Writing Sex and Fantasy
A while back, I spent several years working on a mystery novel that went nowhere. Actually, it went to an appalling number of agents and publishers. It just didn’t stay there. And I wrote a short story that was a mashup of The Wizard of Oz and Star Trek.
But when it comes to fiction that I actually got paid for, my experience begins and ends with smut. Erotica. A dirty book. Whatever you want to call it. Now, I’m a big fan of freedom of speech and free expression and erotic literature, but there’s no getting around it — it was filthy. No redeeming social importance whatsoever, which used to be something people who wrote erotica aimed for. But I’m a ghostwriter and I write what the customer wants. So, I performed my writerly duty on the smut patrol and was compensated — not handsomely, but compensated. Then I went back to my steady diet of self-help books. But I lusted for something more…entertaining.
(We will not now discuss the research needed for the smut assignment or how I conducted it. If you want to, you can assume I drew on interviews with some of my less-inhibited friends. Let’s just say that I needed to include corroborative detail to add verisimilitude to an otherwise bald and unconvincing narrative. And think of ways to describe body parts other than “throbbing purple-headed warrior” and “quivering love pudding.” But I digress. (Bonus points for recognizing the sources I used in this paragraph.))

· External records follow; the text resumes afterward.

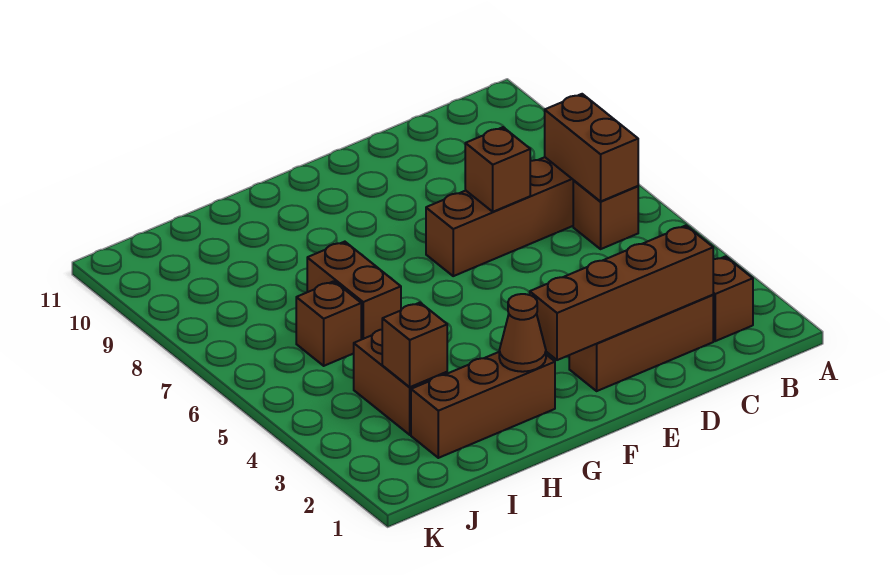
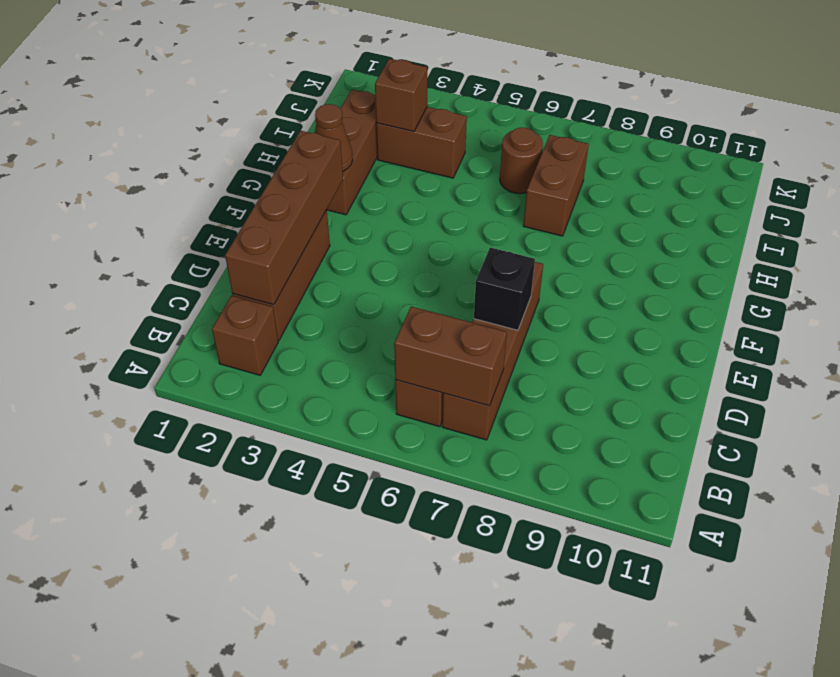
brown 1x1 brick [465,127,530,212] -> black 1x1 brick [474,248,535,330]
brown 1x2 brick [307,242,401,340] -> brown 1x2 brick turned to [523,135,589,236]
brown 1x1 brick [296,281,361,366] -> brown 1x1 round brick [500,128,543,194]

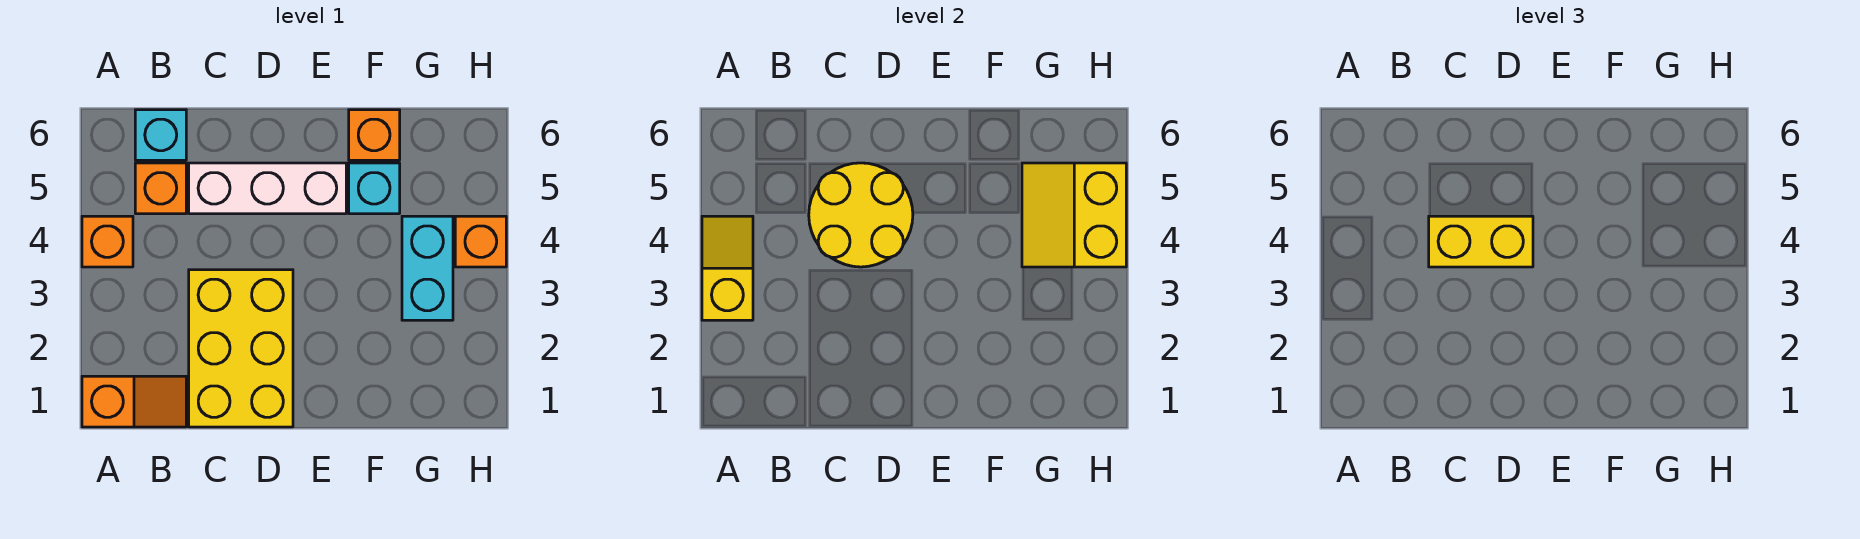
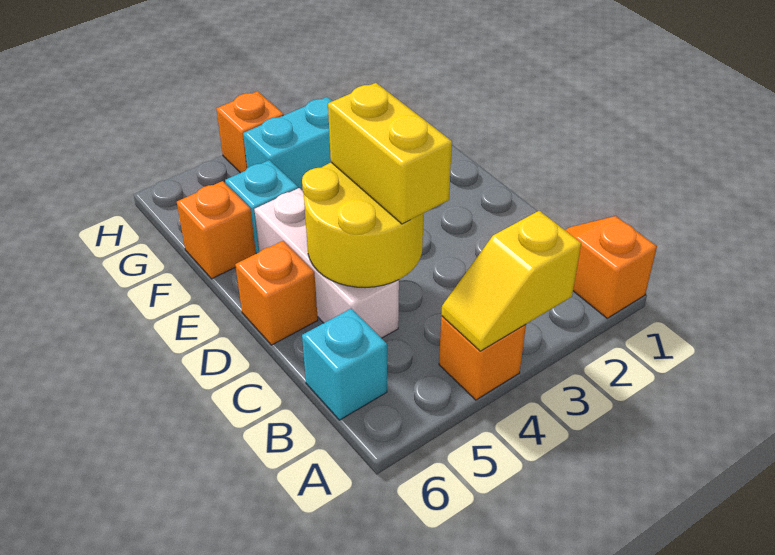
orange 1x1 brick [135,163,186,214] -> orange 1x1 brick moved to [235,241,318,345]
yellow 2x3 brick [189,270,293,427] -> none
yellow 2x2 slope [1022,163,1126,267] -> none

Then recently, I almost wrote another non-smut novel, or at least the outline for one with the likelihood of writing the book if the outline was approved. The project was a piece of fiction, 100,000 words of what I guess you’d call “paranormal romantasy,” which apparently is a Thing now. I’ve been looking for a fiction assignment. There’s nothing wrong with self-help — it’s my proverbial bread and butter. But there’s also nothing wrong with adding a little jelly roll to the mix.

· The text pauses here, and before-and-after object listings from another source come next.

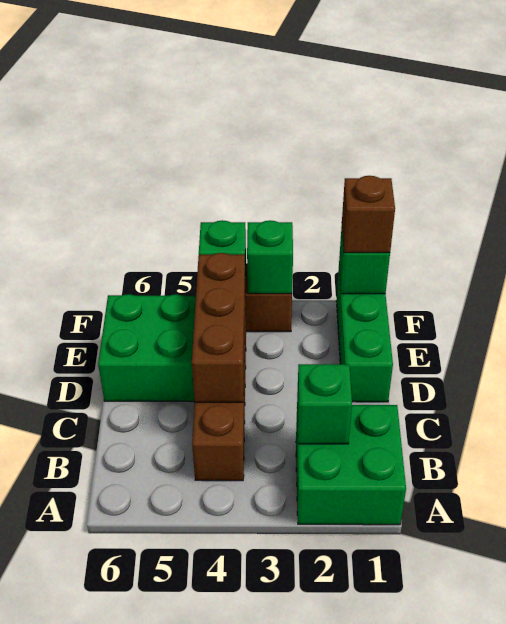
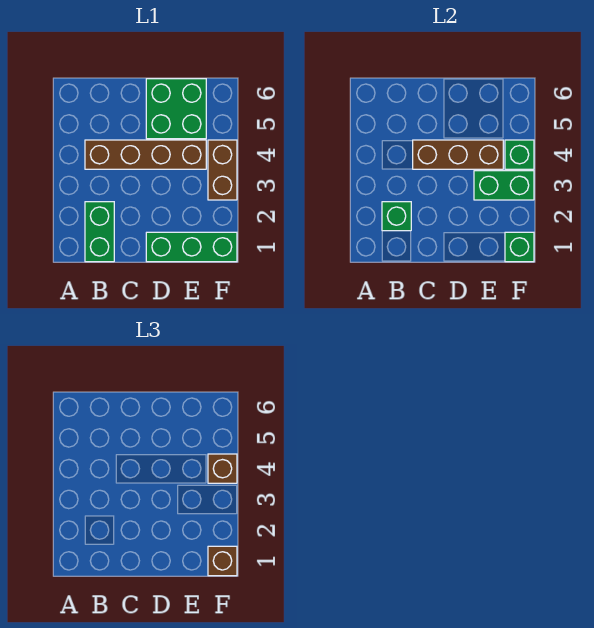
green 2x2 brick [296,405,406,525] -> green 1x2 brick [85,202,114,262]
green 1x1 brick [247,220,293,294] -> green 1x2 brick [474,171,534,200]
none -> brown 1x1 brick [208,454,237,483]

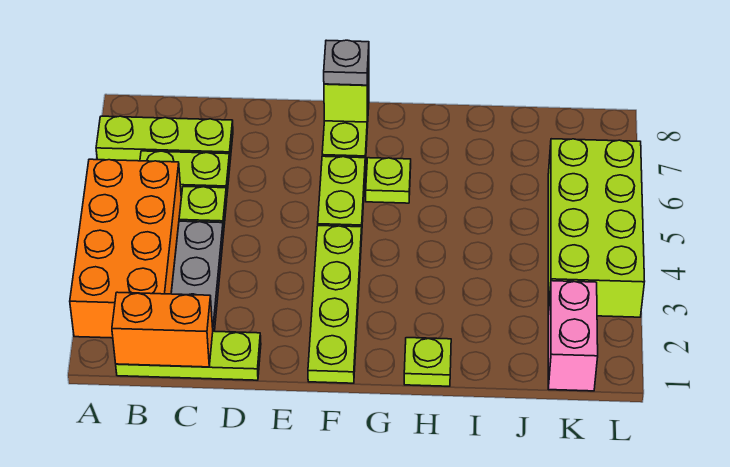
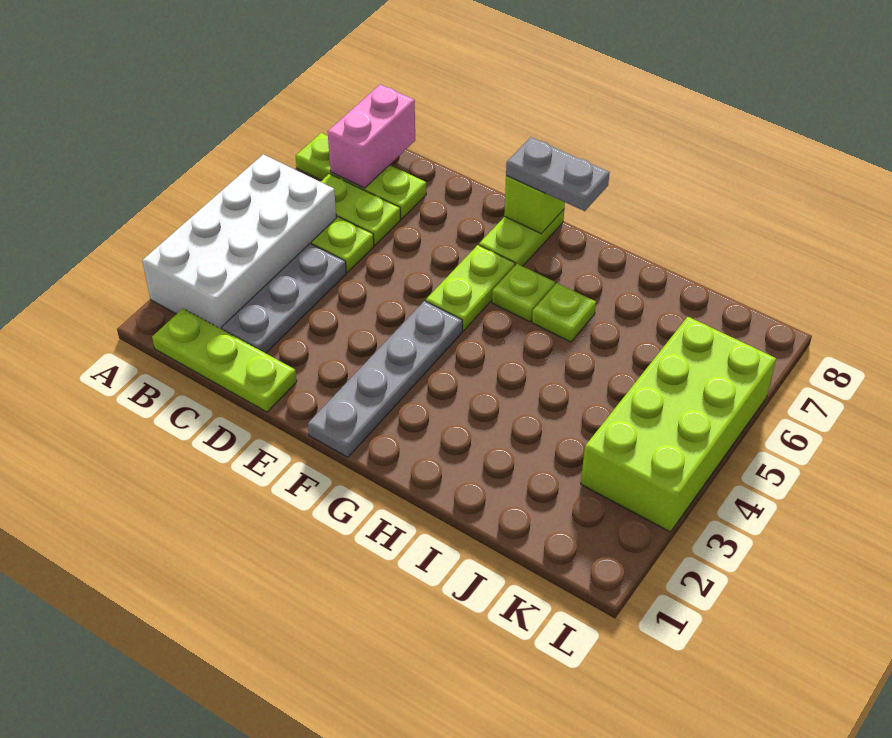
orange 2x4 brick [70,159,181,338] -> white 2x4 brick [142,154,336,329]
orange 1x2 brick [112,292,213,367] -> none
lime 1x4 plate [308,226,362,383] -> grey 1x4 plate [308,301,462,457]
grey 1x1 plate [324,40,369,85] -> grey 1x2 plate [506,137,610,211]
lime 1x1 plate [404,338,451,386] -> lime 1x1 plate moved to [532,283,596,342]
pink 1x2 brick [548,281,598,391] -> pink 1x2 brick moved to [328,85,415,188]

I was on the shortlist for the assignment. I didn’t get the gig. But I learned a lot from it, mostly about myself.
Realistically, I shouldn’t have considered taking the assignment, even if they had selected me for it. I’m already working on a long project that will keep me busy for months. I really couldn’t guarantee that I could do the world-building and plotting that the outline required. (There are other kinds of plotting I have more experience with, involving sinister, gleeful laughter. But I digress again.)
So, if I had moved from the shortlist to the one-list, I could easily have gotten in over my head and done a piss-poor job of it. I might have let my current project slide. I might have been sabotaging myself. It could have ended very badly.

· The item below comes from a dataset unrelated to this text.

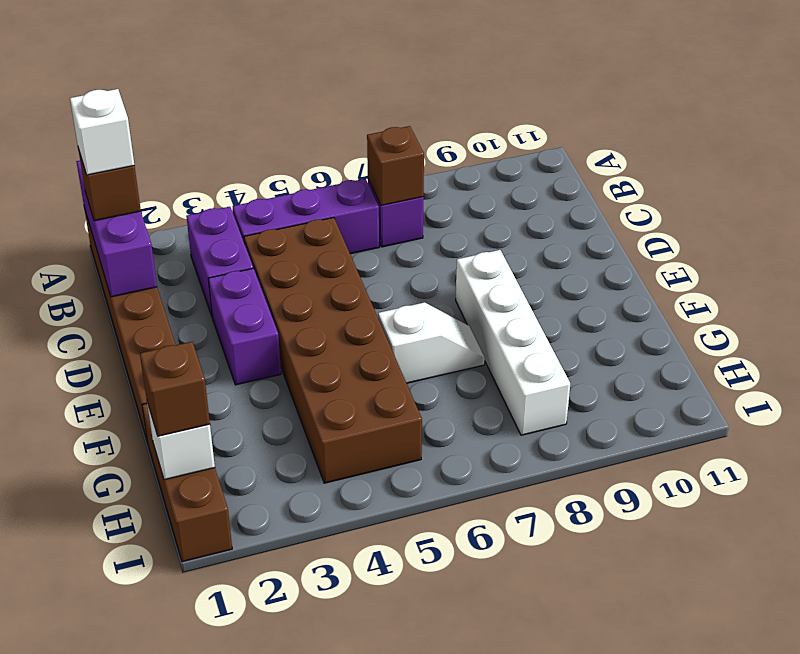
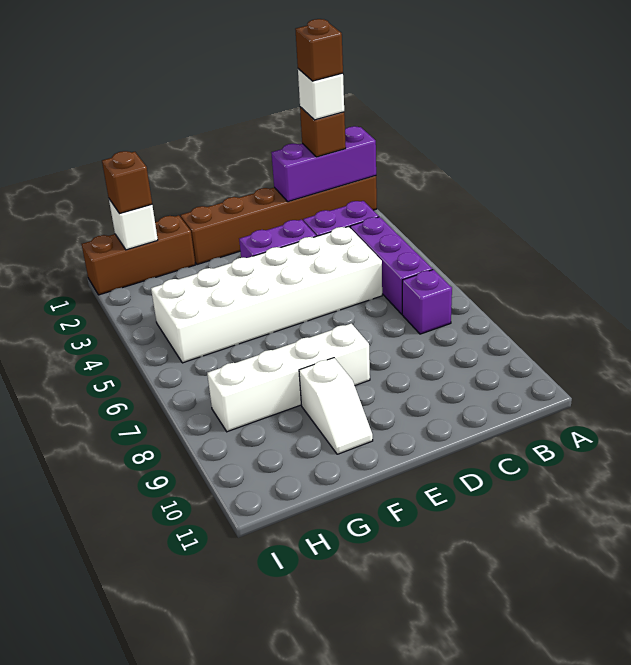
brown 1x1 brick [367,126,424,205] -> brown 1x1 brick moved to [295,19,343,81]
brown 2x6 brick [244,218,422,483] -> white 2x6 brick [151,227,382,363]
white 1x2 slope [378,302,485,383] -> white 1x2 slope moved to [299,358,373,454]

But, oh, I wanted it. The opportunity came up over the long Thanksgiving weekend, so I had plenty of time to wait for the offer to come. I found myself prewriting (aka sitting around staring into space). I named the main character. I toyed with what her paranormal power might be. I speculated about what worlds of the multiverse she would travel to. I contemplated who her love interest might be.
It was mental effort wasted. Or not wasted, exactly. I proved to myself that I have the writerly chops to engage with a major fiction project and come up with ideas. I learned how much I want to branch out into fiction. I discovered that I can still get excited over a potential piece of writing. (Not that I don’t like helping selves, but I could use a little variety. It’s slightly disturbing how much I enjoyed ghostwriting a book on flesh-eating diseases. Yet another digression.)
Would I write smut again? Sure. I don’t have a philosophical objection to it. I might someday even look into a job as a phone sex operator. It’s a work-at-home position (sorry not sorry) with no actual (physical) customer contact. But, no. I don’t think I could keep myself from snorting and giggling.
Romance has a similar effect on me, but combine it with paranormal fantasy and I think I can handle it — as I hope someday to prove.